• Exercise details: Return only this: the line with "The concept of" and all the lines that follow it below, through the final one, exactly as they are.

• Given entries:

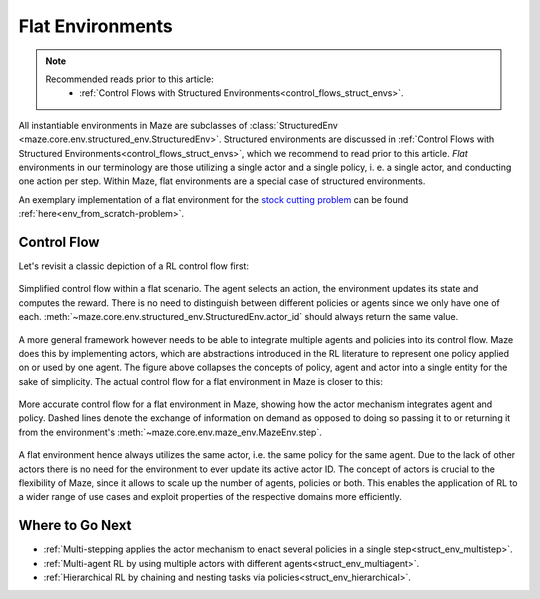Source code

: .. _struct_env_flat:

Flat Environments
=================

.. note::
    Recommended reads prior to this article:
        - :ref:`Control Flows with Structured Environments<control_flows_struct_envs>`.

All instantiable environments in Maze are subclasses of :class:`StructuredEnv <maze.core.env.structured_env.StructuredEnv>`. Structured environments are discussed in :ref:`Control Flows with Structured Environments<control_flows_struct_envs>`, which we recommend to read prior to this article. *Flat* environments in our terminology are those utilizing a single actor and a single policy, i. e. a single actor, and conducting one action per step. Within Maze, flat environments are a special case of structured environments.

An exemplary implementation of a flat environment for the `stock cutting problem <https://en.wikipedia.org/wiki/Cutting_stock_problem>`_ can be found :ref:`here<env_from_scratch-problem>`.

Control Flow
------------

Let's revisit a classic depiction of a RL control flow first:

.. figure:: control_flow_simple.png
    :width: 80 %
    :align: center

    Simplified control flow within a flat scenario. The agent selects an action, the environment updates its state and computes the reward. There is no need to distinguish between different policies or agents since we only have one of each. :meth:`~maze.core.env.structured_env.StructuredEnv.actor_id` should always return the same value.

A more general framework however needs to be able to integrate multiple agents and policies into its control flow. Maze does this by implementing actors, which are abstractions introduced in the RL literature to represent one policy applied on or used by one agent.
The figure above collapses the concepts of policy, agent and actor into a single entity for the sake of simplicity. The actual control flow for a flat environment in Maze is closer to this:

.. figure:: control_flow_complex.png
    :width: 80 %
    :align: center

    More accurate control flow for a flat environment in Maze, showing how the actor mechanism integrates agent and policy. Dashed lines denote the exchange of information on demand as opposed to doing so passing it to or returning it from the environment's :meth:`~maze.core.env.maze_env.MazeEnv.step`.

A flat environment hence always utilizes the same actor, i.e. the same policy for the same agent. Due to the lack of other actors there is no need for the environment to ever update its active actor ID.
The concept of actors is crucial to the flexibility of Maze, since it allows to scale up the number of agents, policies or both. This enables the application of RL to a wider range of use cases and exploit properties of the respective domains more efficiently.

Where to Go Next
----------------

- :ref:`Multi-stepping applies the actor mechanism to enact several policies in a single step<struct_env_multistep>`.
- :ref:`Multi-agent RL by using multiple actors with different agents<struct_env_multiagent>`.
- :ref:`Hierarchical RL by chaining and nesting tasks via policies<struct_env_hierarchical>`.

• Solution below:
The concept of actors is crucial to the flexibility of Maze, since it allows to scale up the number of agents, policies or both. This enables the application of RL to a wider range of use cases and exploit properties of the respective domains more efficiently.

Where to Go Next
----------------

- :ref:`Multi-stepping applies the actor mechanism to enact several policies in a single step<struct_env_multistep>`.
- :ref:`Multi-agent RL by using multiple actors with different agents<struct_env_multiagent>`.
- :ref:`Hierarchical RL by chaining and nesting tasks via policies<struct_env_hierarchical>`.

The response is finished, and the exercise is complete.